**Texto-fonte:**

Por Agatha Gabi
Para encerrar o mês de Agosto e a semana em que celebramos o Dia da Visibilidade Lésbica [29 de Agosto], o Prensa de Babel seleciona poetas lésbicas que superam a informalidade criativa escrevendo sobre o amor entre duas mulheres e resistem: são mulheres que confirmam seu espaço em um nicho que pouco as privilegia, enfrentando o machismo hegemônico e a predominância masculina na esfera literária.
Os resultados da pesquisa “A personagem do romance brasileiro contemporâneo”, de Regina Dalcastagnè, pesquisadora, escritora e professora da UnB, mostram o panorama do privilégio de um espaço social restrito: minuciando antologias, vemos que as mulheres são um número muito pequeno, pois não contemplam nem 10% da totalidade de publicações à sua época – isso sem segmentar as escritoras e poetas lésbicas, negras, ativistas ou feministas. Ainda que muitas vezes invisibilizadas, estão na resistência fazendo eclodir microeditoras, edições independentes, projetos gráficos na Internet, livretos, saraus literários, batalhas, slams e a força das riquíssimas zines.
ANGÉLICA FREITAS
Poeta, tradutora e lésbica. Seu livro “O Útero é do Tamanho de um Punho”, que trata com exatidão demandas fundamentais tendo como princípio a mulher contemporânea, é vencedor do prêmio APCA de melhor livro de poesia de 2012.
“porque uma mulher boa
é uma mulher limpa
e se ela é uma mulher limpa
ela é uma mulher boa
há milhões, milhões de anos
pôs-se sobre duas patas
a mulher era braba e suja
braba e suja e ladrava
porque uma mulher braba
não é uma mulher boa
e uma mulher boa
é uma mulher limpa
há milhões, milhões de anos
pôs-se sobre duas patas
não ladra mais, é mansa
é mansa e boa e limpa”

(Trechos de dados)
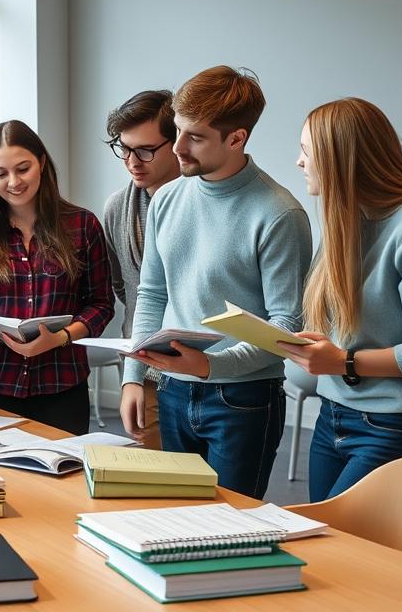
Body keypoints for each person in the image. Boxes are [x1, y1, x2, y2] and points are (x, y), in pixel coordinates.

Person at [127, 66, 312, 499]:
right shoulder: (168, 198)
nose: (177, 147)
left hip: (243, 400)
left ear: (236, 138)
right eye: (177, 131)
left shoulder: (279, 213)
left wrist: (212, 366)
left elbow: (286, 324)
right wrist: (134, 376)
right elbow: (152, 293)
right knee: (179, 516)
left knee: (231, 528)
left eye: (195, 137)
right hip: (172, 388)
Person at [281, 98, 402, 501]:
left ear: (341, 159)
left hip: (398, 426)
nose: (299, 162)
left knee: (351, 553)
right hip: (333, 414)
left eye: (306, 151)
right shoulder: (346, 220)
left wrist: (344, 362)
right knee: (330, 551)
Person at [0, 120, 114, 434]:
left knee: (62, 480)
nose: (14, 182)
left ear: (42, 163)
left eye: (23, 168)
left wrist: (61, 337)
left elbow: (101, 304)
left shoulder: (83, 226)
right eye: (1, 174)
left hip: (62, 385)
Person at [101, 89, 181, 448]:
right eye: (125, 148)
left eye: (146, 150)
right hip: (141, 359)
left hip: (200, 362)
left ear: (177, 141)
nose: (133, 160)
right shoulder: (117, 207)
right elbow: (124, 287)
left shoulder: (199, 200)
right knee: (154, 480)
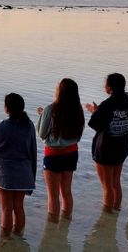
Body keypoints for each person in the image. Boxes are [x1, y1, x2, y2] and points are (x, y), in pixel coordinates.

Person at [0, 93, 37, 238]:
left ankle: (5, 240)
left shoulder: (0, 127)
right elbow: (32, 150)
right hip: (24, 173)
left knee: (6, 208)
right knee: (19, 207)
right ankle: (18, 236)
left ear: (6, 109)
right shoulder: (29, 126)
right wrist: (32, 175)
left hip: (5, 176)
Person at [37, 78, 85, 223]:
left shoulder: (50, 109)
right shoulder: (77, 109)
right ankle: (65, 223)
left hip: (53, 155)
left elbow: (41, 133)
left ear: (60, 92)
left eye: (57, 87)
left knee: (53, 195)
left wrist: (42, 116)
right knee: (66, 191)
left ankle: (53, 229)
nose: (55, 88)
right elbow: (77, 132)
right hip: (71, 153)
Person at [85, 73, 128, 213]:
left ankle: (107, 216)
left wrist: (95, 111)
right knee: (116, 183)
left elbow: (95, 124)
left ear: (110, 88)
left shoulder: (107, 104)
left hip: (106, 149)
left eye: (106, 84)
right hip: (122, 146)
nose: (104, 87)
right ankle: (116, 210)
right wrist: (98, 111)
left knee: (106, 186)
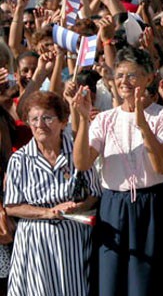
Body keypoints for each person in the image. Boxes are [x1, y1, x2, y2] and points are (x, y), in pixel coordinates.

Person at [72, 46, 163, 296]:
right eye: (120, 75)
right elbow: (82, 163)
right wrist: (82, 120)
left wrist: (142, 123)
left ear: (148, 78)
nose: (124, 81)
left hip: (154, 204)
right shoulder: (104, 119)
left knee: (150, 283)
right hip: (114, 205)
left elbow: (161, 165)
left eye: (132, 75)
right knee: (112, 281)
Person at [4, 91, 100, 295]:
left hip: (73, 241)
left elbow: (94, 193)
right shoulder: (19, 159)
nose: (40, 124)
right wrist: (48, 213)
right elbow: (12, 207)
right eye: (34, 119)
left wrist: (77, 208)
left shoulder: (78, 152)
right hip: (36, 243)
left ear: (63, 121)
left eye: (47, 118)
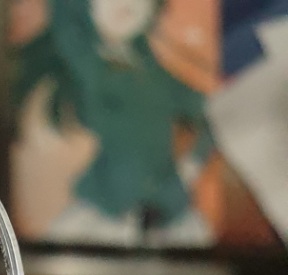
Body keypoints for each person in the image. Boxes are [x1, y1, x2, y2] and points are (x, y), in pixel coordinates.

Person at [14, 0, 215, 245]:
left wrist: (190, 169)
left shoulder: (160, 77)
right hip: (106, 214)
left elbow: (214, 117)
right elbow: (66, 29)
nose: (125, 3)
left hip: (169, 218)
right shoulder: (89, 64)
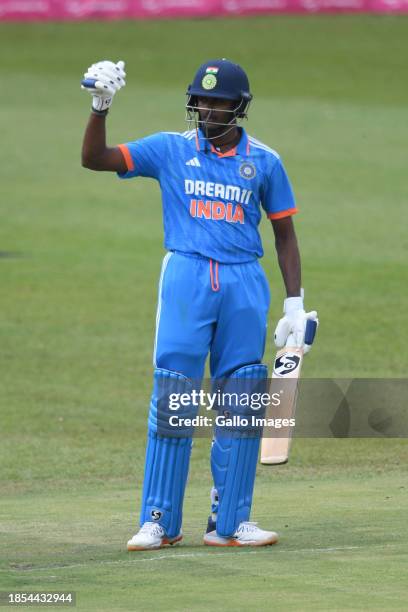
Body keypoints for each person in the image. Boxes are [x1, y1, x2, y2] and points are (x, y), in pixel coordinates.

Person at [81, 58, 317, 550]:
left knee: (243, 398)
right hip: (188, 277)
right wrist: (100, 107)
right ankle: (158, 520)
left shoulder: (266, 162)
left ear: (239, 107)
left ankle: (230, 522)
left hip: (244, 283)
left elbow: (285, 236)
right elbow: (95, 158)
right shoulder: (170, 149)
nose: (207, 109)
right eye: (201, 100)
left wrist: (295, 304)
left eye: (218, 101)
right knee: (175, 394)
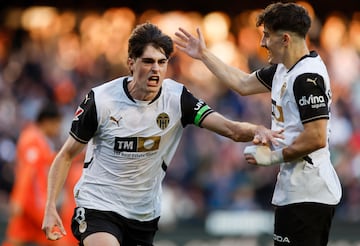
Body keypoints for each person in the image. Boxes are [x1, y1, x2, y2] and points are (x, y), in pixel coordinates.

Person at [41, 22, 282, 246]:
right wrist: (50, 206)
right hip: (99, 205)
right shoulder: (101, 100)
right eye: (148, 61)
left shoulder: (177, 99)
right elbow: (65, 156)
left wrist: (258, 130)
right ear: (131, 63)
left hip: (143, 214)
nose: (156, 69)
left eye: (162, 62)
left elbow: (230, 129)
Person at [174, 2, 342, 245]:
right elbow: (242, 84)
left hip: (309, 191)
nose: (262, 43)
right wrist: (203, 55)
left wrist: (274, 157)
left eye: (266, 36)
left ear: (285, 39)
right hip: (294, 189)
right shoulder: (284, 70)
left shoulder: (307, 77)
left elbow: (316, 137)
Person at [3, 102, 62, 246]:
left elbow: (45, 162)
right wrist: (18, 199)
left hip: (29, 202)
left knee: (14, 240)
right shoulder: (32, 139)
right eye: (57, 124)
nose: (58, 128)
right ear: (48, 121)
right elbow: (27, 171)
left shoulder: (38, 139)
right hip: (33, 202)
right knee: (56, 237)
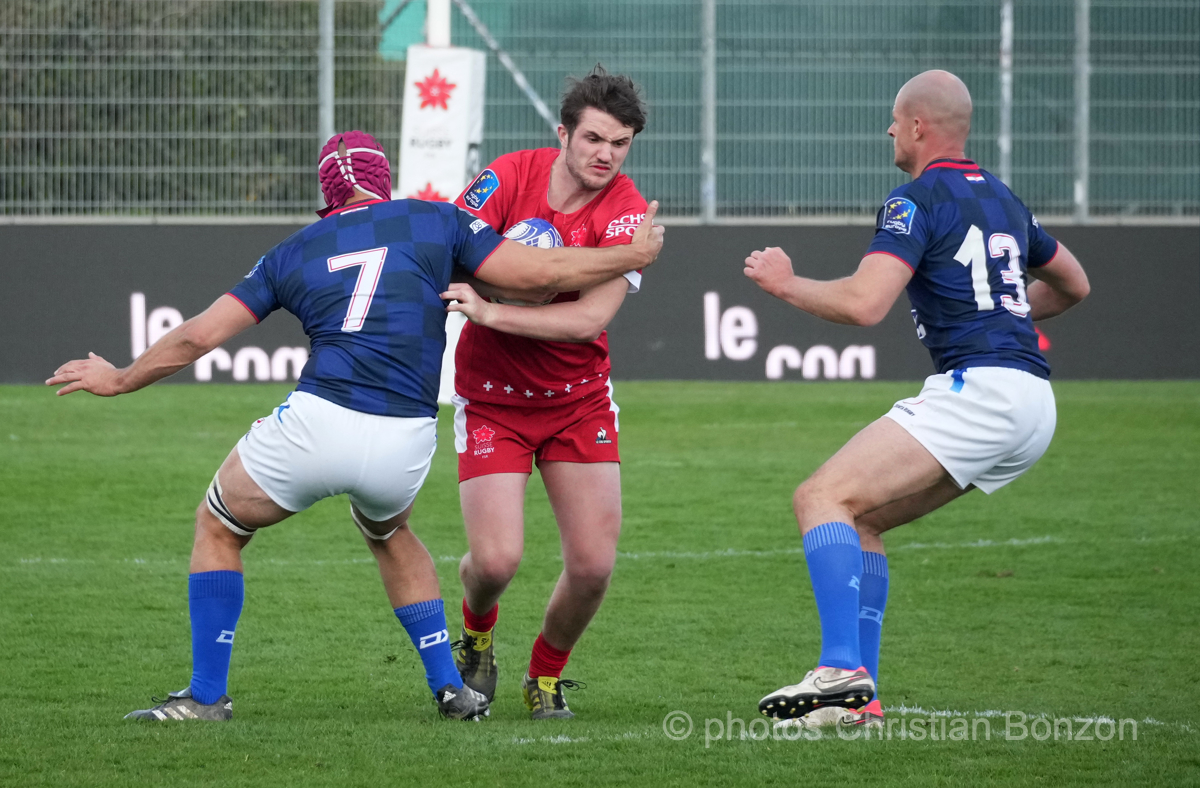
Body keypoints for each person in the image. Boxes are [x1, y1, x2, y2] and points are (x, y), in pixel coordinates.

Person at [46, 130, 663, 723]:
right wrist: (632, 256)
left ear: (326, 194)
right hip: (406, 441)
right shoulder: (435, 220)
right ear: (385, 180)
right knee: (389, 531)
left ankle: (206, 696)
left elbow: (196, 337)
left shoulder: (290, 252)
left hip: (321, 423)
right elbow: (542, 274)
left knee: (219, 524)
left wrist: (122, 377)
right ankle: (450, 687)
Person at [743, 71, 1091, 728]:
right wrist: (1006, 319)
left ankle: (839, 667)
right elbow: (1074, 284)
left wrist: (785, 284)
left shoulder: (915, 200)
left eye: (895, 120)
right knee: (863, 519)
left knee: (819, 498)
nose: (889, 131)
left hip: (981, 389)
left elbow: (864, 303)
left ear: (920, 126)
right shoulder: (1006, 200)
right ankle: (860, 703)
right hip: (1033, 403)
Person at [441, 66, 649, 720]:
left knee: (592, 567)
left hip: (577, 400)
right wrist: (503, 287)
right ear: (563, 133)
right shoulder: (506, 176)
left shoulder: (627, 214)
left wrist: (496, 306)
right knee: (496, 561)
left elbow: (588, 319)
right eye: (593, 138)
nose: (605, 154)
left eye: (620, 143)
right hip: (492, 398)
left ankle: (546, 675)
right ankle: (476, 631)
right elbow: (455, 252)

--

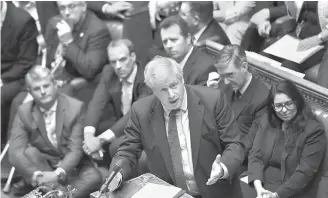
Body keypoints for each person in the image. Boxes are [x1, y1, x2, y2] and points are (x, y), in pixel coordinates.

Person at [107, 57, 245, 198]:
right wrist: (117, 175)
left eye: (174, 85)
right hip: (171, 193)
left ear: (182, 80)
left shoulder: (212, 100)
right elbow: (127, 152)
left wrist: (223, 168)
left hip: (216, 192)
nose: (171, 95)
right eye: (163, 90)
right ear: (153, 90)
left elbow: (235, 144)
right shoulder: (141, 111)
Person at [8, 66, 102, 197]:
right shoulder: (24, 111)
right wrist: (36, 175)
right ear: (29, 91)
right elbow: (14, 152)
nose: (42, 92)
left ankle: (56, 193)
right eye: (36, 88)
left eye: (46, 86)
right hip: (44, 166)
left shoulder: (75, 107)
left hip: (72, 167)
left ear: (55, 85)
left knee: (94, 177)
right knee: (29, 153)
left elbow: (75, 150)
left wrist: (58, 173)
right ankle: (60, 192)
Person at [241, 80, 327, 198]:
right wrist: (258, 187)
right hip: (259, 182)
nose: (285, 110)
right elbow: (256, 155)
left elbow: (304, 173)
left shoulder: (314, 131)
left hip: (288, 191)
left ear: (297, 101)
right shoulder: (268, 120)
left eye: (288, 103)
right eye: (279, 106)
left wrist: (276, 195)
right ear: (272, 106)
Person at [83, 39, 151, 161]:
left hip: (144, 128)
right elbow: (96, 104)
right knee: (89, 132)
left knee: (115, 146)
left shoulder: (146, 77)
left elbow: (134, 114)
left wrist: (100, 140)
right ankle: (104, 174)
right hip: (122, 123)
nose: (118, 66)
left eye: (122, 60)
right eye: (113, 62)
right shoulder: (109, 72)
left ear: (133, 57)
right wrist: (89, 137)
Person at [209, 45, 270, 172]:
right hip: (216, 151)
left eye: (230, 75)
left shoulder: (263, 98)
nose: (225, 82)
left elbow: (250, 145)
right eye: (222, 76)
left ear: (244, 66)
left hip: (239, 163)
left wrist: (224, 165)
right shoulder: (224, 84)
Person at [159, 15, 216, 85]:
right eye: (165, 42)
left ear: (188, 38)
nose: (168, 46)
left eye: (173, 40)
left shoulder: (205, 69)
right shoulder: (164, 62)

---

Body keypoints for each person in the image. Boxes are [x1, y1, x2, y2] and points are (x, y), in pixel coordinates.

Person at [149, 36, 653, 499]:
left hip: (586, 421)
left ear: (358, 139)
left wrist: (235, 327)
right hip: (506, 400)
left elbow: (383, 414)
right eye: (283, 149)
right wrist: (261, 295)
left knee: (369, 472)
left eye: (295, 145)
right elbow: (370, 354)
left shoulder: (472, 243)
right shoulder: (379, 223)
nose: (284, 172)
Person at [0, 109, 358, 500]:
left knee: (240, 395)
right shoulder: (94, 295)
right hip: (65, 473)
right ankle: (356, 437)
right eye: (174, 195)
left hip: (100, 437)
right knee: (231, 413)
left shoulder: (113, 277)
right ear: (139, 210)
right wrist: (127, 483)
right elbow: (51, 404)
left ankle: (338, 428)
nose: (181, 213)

**Tarefa:**
Responda, conforme o texto-fonte sobre poetas lésbicas:
(a) Em que data se celebra o Dia da Visibilidade Lésbica?
(b) Quais ocupações são atribuídas a Regina Dalcastagnè?
(c) Que prêmio recebeu o livro "O Útero é do Tamanho de um Punho"?
Baseie-se exclusivamente no texto-fonte.

**Resposta da tarefa:**
(a) Em 29 de agosto.
(b) Pesquisadora, escritora e professora da UnB.
(c) O prêmio APCA de melhor livro de poesia de 2012.